On the other hand, though, as a double bassist in an orchestra, you serve an essential function: providing weight and dynamic power and reinforcing the rhythmic foundation. And we haven’t even begun to discuss the many wild joys of being a jazz bassist.
7.Bassoon
Affectionately nicknamed the ‘clown of the orchestra’, the bassoon needs a hell of a lot of puff to get going and you may well not find the initial sound agreeable. As for the actual ‘playing’ part, that comes with its own complications: temperamental reeds, multiple fingerings for some notes, the sheer size and weight of the thing. It’s expensive too, with a decent instrument setting you back several thousand pounds. All in all, playing the bassoon is a pretty big undertaking, maybe that’s why you don’t tend to get hordes of people doing it. Yet those who do tend to be pretty passionate about it, and listening to the bassoon at its best – not least in that iconic opening of Stravinsky’s Rite of Spring – you start to understand why.
8.Theremin
Known for its use in science fiction films and its eerie sound – like that of a descending alien spacecraft – this rare electronic instrument is ferociously difficult. For one thing, you play it without touching it, adjusting volume and pitch by moving your hands over an electromagnetic circuit. For another, it is extraordinarily sensitive: the slightest loss of control will show up in the sound, as will any other interferences in the instrument’s electro-magnetic field, which is why, if you’re sharing the stage with a theremin player, you need to keep a distance of at least a metre and a half.
According to Caroline Eyck (pictured), one of the instrument’s main exponents, the theremin’s sensitivity is also its biggest asset: ‘you can pull out emotions only possible on the theremin,’ she said in an article for the Financial Times. But the fact remains: if you want to be pulling any emotions at all out of this instrument, you will need to sweat for it.
9.Percussion
It’s not as simple as tinkling a triangle once in a while. Unlike other types of musicians, percussionists have to play a whole range of instruments. And solo percussion works can be eye-wateringly difficult. If you don’t believe me, just watch this.

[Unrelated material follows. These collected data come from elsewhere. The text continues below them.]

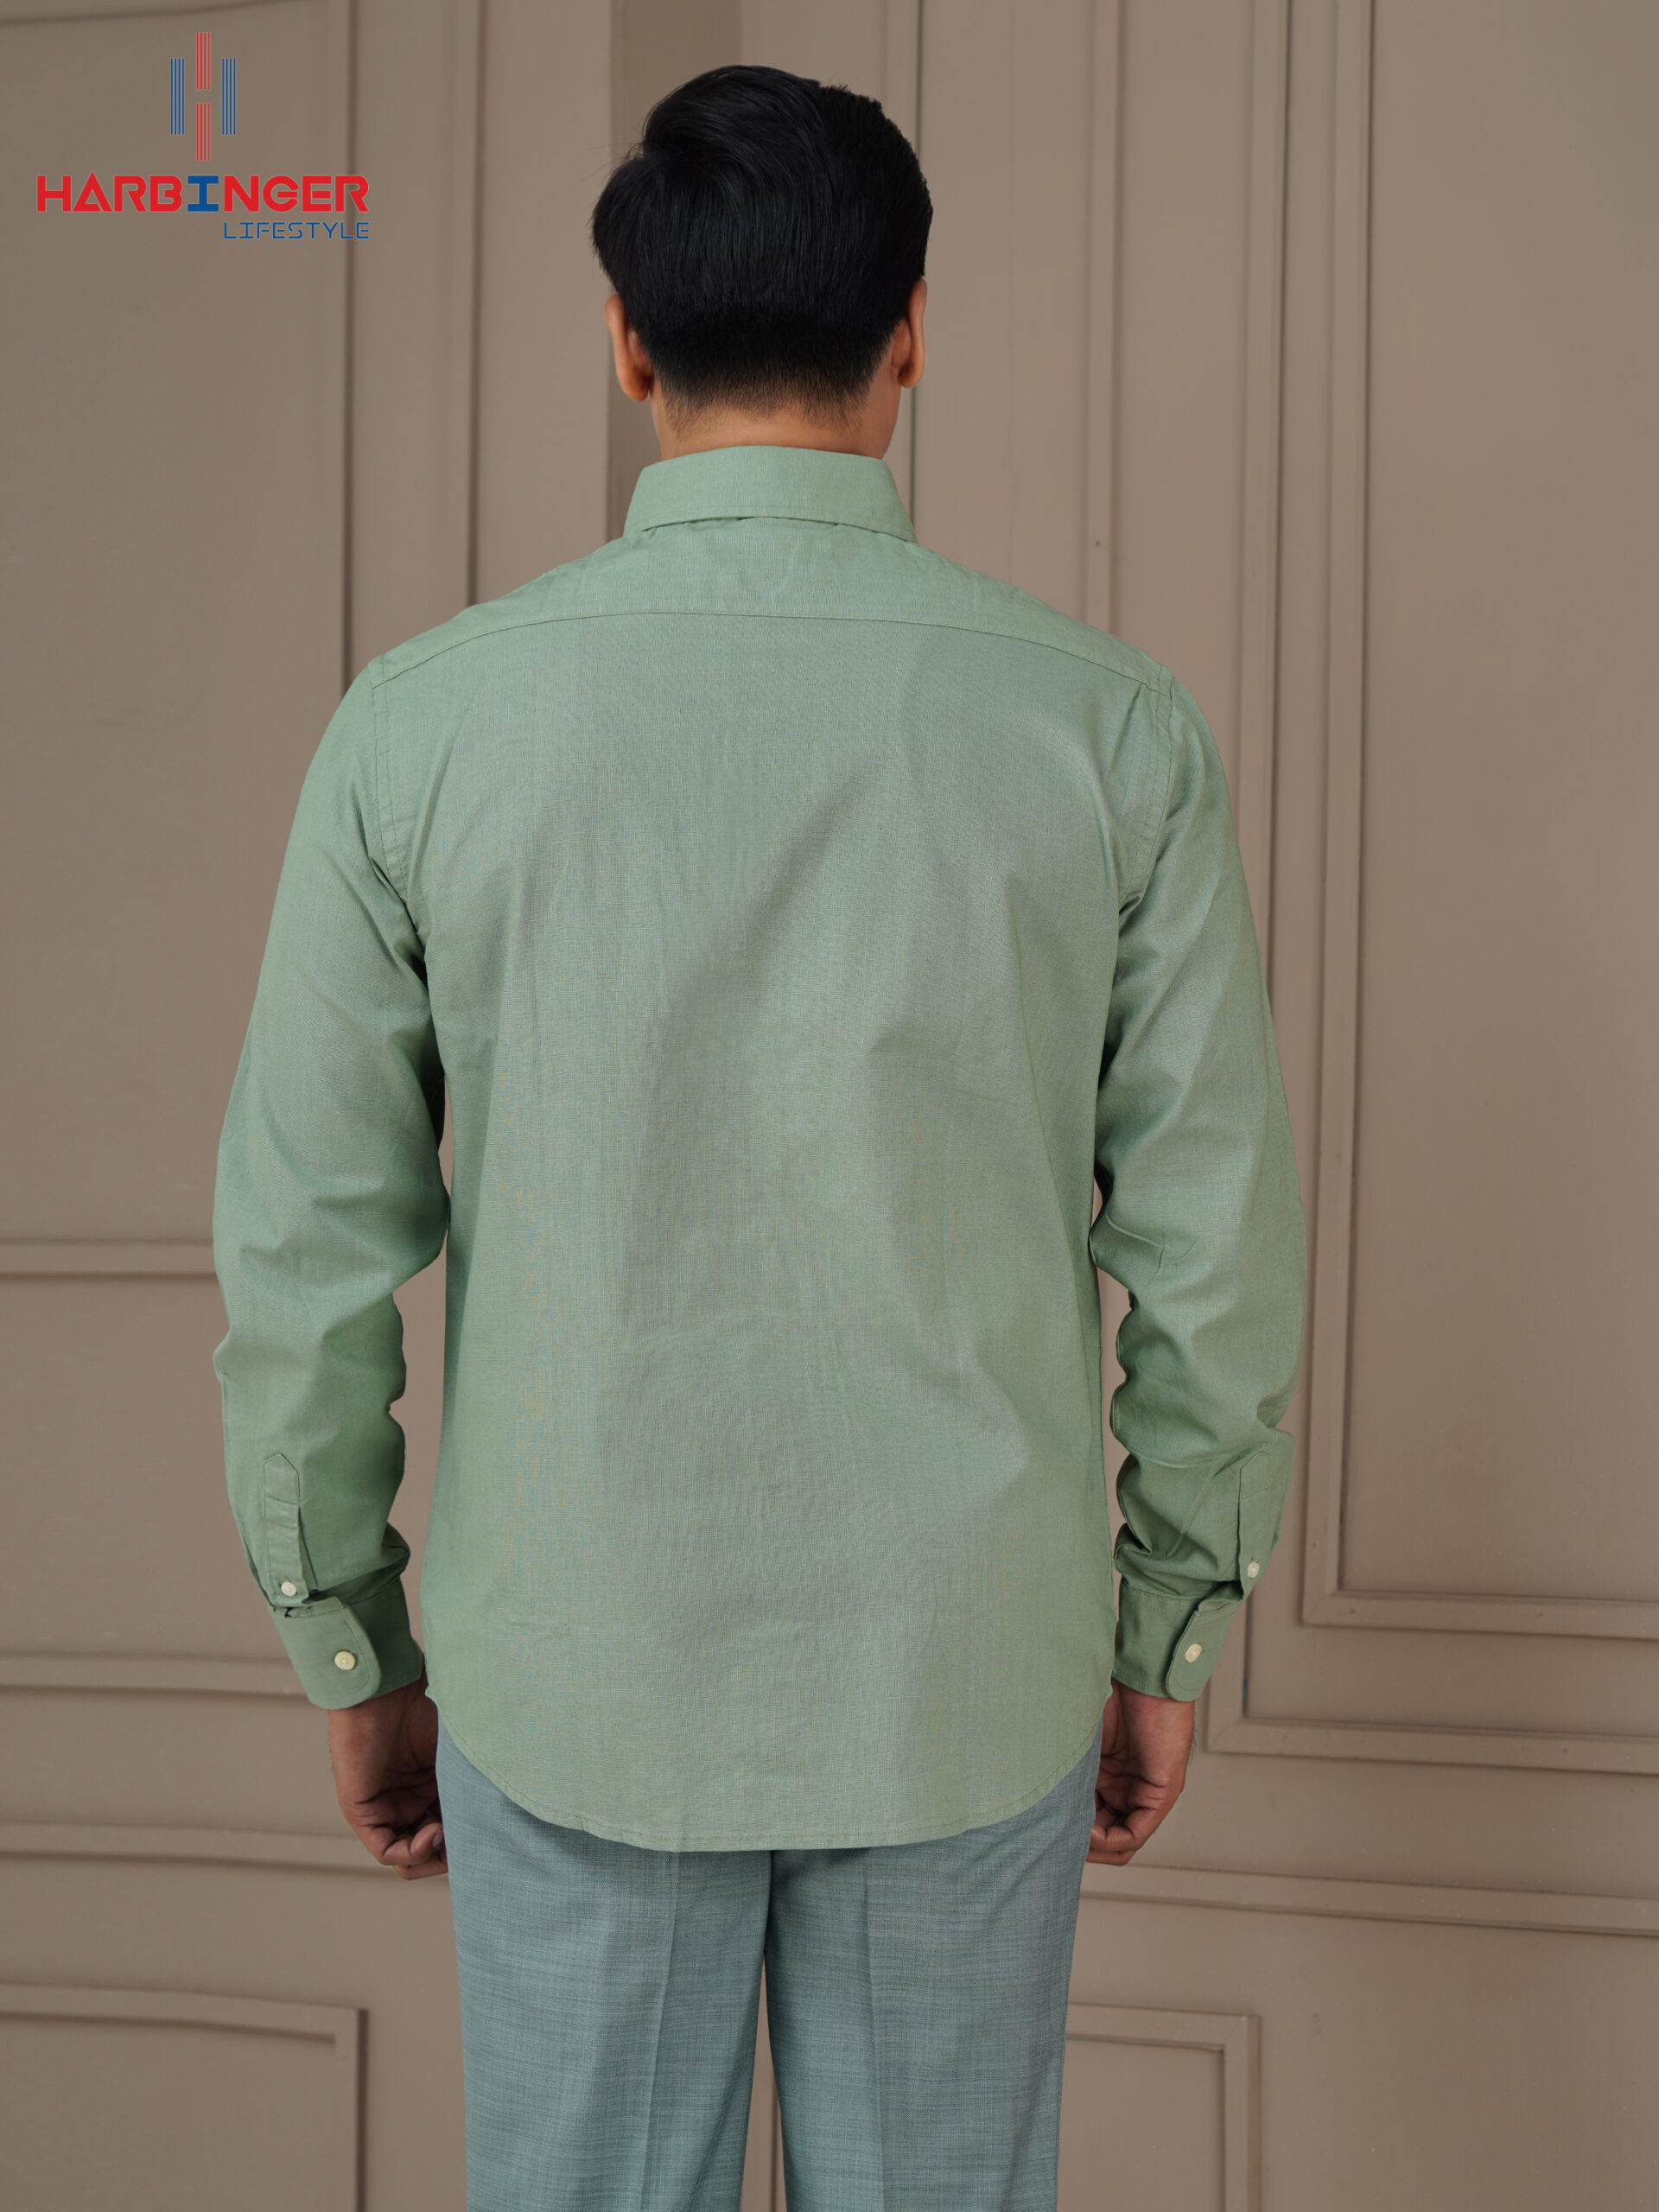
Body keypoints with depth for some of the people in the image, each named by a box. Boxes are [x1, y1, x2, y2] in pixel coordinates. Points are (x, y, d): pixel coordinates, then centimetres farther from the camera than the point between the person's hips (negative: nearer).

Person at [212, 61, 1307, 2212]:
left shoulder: (425, 720, -11)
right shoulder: (1111, 724, -10)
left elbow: (308, 1245, -6)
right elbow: (1215, 1239, -6)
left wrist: (352, 1653, 8)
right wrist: (1169, 1635, 9)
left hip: (577, 1674, 0)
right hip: (965, 1674, 0)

Or, for that matter, this.
Then there’s the nuisance of carting a battery of instruments around, not to mention the challenge of appeasing your neighbours enough to let you practise them. On the other hand, as a percussionist, you get to be the one to deliver that almighty crash, bang or wallop at a symphony’s climax, and surely there can be no musical experience more cathartic than that (provided, of course, that you don’t mistime your entry).
10.Harp
I know I might have mentioned elsewhere that the harp was one of the easiest instruments. But, beyond beginner level, it actually gets pretty darned hard. Modern concert and orchestral repertoire makes serious demands on harpists, with blisters being an occupational hazard.
Then there are the practical concerns: the sensitivity of the strings, the faff of tuning them, the headache of transporting the instrument, the prohibitive expense of buying it, with a full-sized pedal harp typically costing tens of thousands of pounds. Plus solo repertoire for the instrument is actually fairly limited.
And yet, the harp is such a beautiful instrument – both in looks and sound – that it’s easy to overlook the obstacles….until the grim realist in you kicks in.